On “Weekend World”, where I worked at the time, we canvassed proposed solutions to our dire circumstances on both left and right. We took a particular interest in the ideas of Keith Joseph, not mentioned yet today, and his then protégé Margaret Thatcher. She did not emerge as Leader of the Opposition fully formed. I recall her as a tentative and nervous interviewee under Peter Jay’s intense and rigorous cross-examination. Her fiery conviction would come later.
When Mrs Thatcher became Prime Minister in 1979, the country was anxious for all that to end—but the resistance that she had to overcome was still enormous, including, as others have said, from within her own party. But as we know, her conviction intensified, her determination grew and her courage proved formidable. Mrs Thatcher set out single-mindedly to address her toxic inheritance, and in due course she did indeed eliminate inflation. She introduced discipline to our public finances, she privatised the nationalised industries and she brought the trade unions under a new system of law.
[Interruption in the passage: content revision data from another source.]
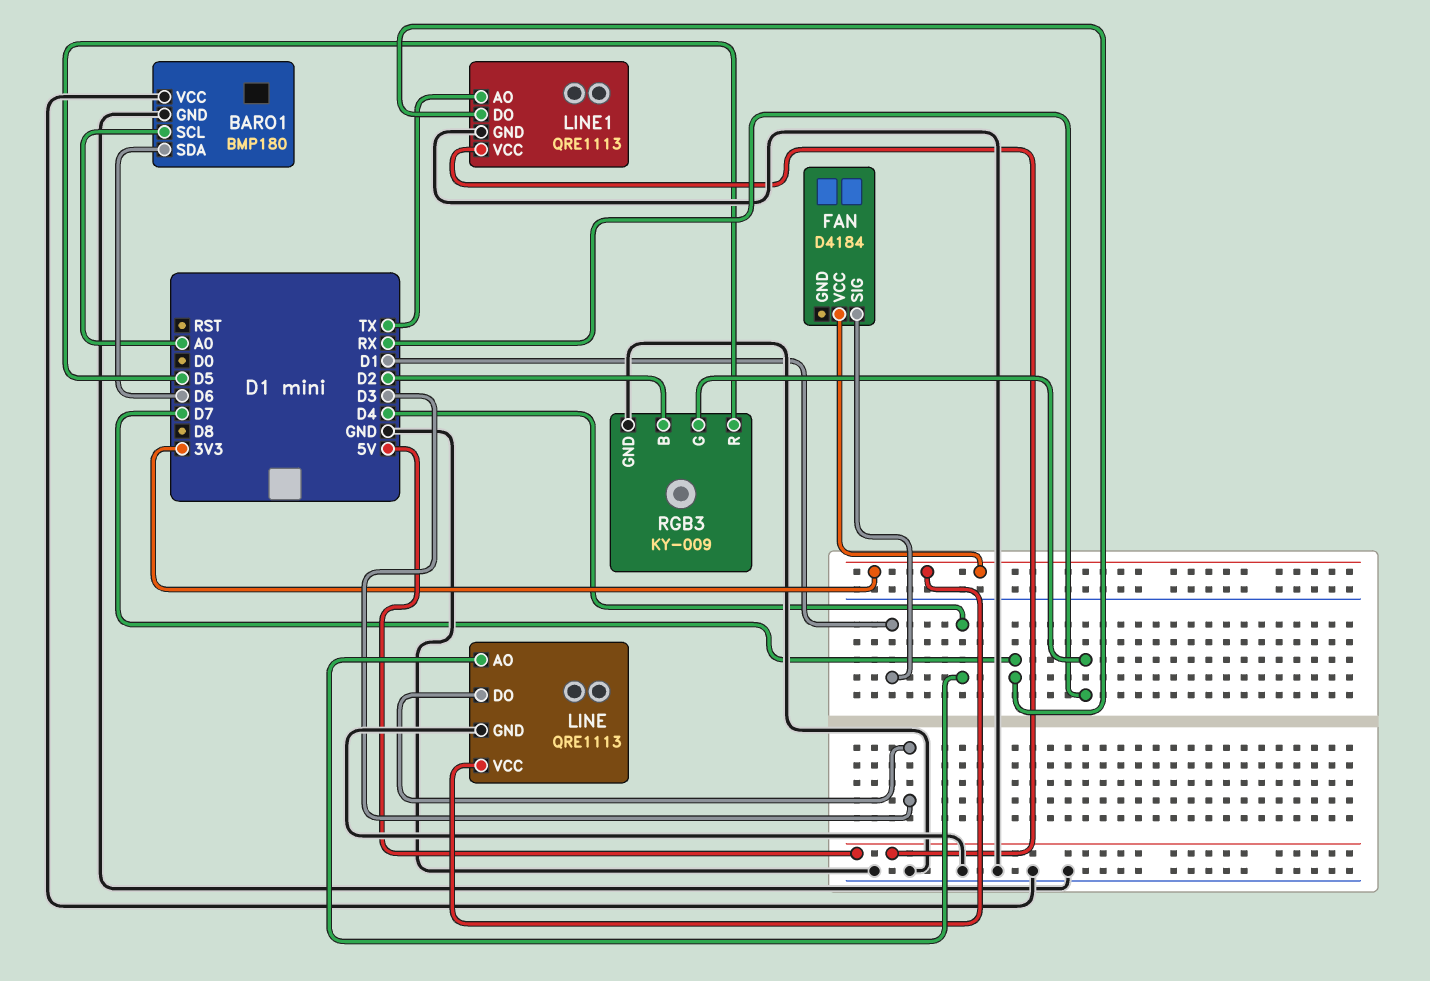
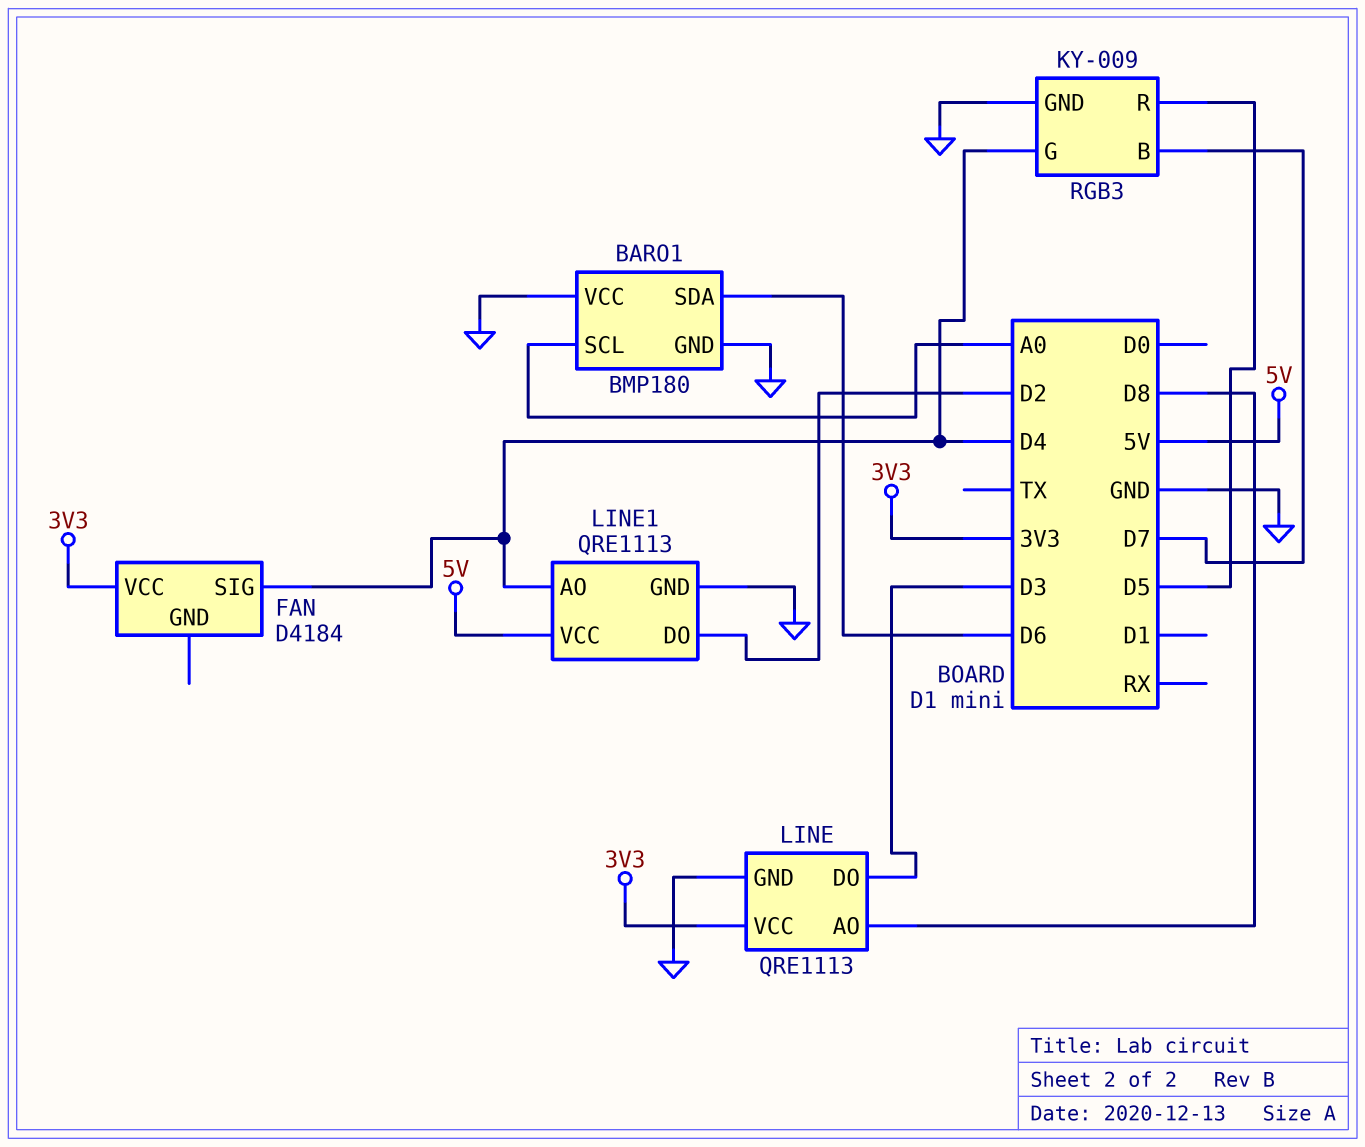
FAN pin SIG: D1 -> D4
LINE pin AO: D4 -> D8
LINE1 pin AO: TX -> D4
LINE1 pin DO: D7 -> D2
RGB3 pin B: D2 -> D7
RGB3 pin G: RX -> D4

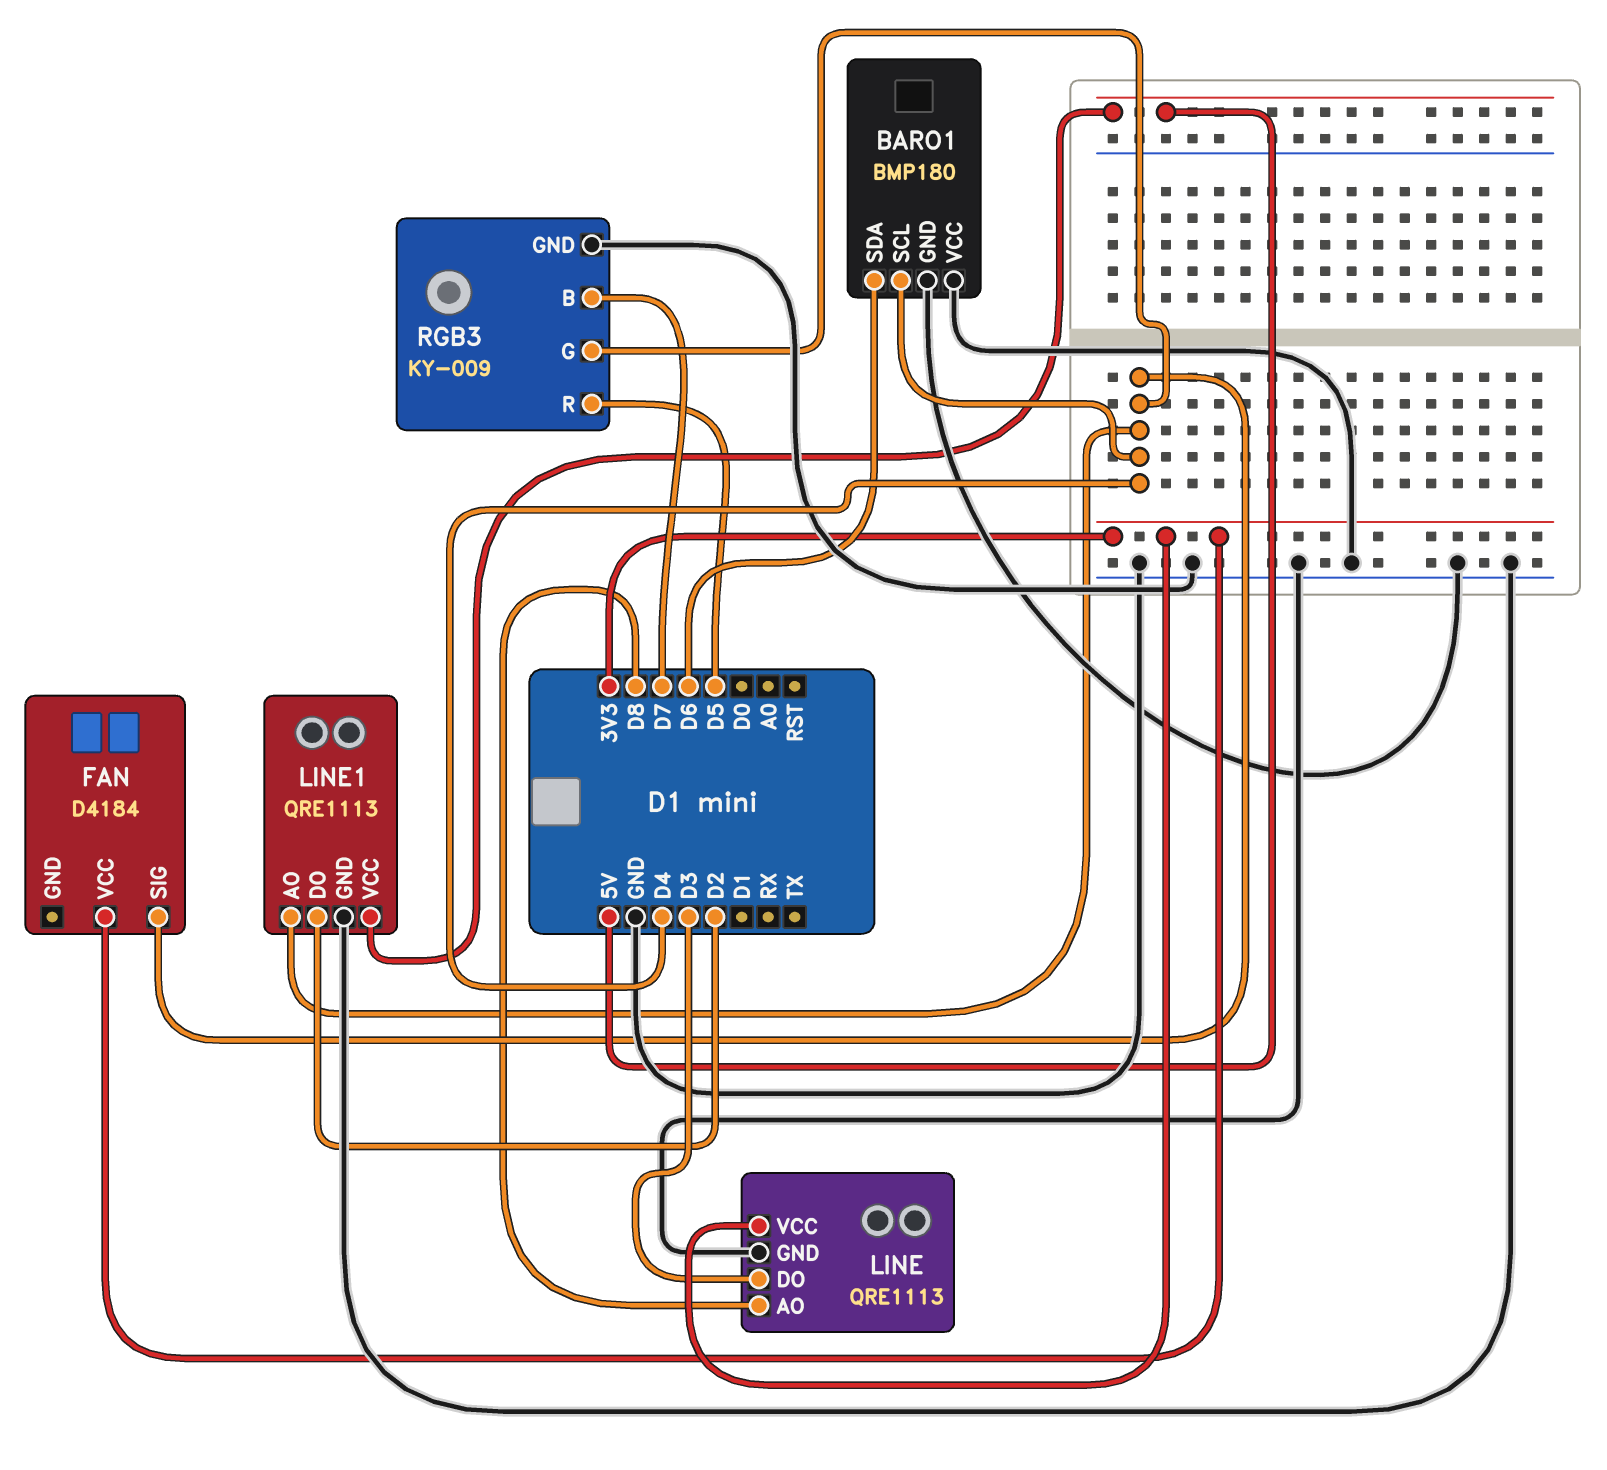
BARO1 pin SCL: A0 -> D4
All that reform was unavoidable, but it also, as others have suggested, came at a high social cost.
In other ways, her premiership was not clear cut. Mrs Thatcher was an economic but not a social liberal. She was viscerally uneasy about Europe yet embraced the single market. She hated communism, but she championed détente. As we all do, she left behind unfinished business—in her case an under-resourced, underperforming public sector. While she liberated markets and inspired a new spirit of enterprise in the UK, we would in due course learn that without strong and effective regulation we would suffer gravely from untrammelled market excess.
However, if Churchill saved us from Nazi domination and if, as the noble Lord, Lord Tebbit, has already mentioned, Attlee was the architect of a benevolent social state in the UK, it was Baroness Thatcher who reversed our post-war economic decline and restored Britain’s confidence and standing, and who offered her successors a chance to build a new Jerusalem.
In an interview for the series on her premiership that she recorded for the BBC after she left office, Lady Thatcher declared,
“the Prime Minister should be intimidating. There’s not much point being a weak, floppy thing in the chair”.
She was never that—she was a very great Prime Minister indeed and truly the right person at the right time. The nation is deeply grateful to her.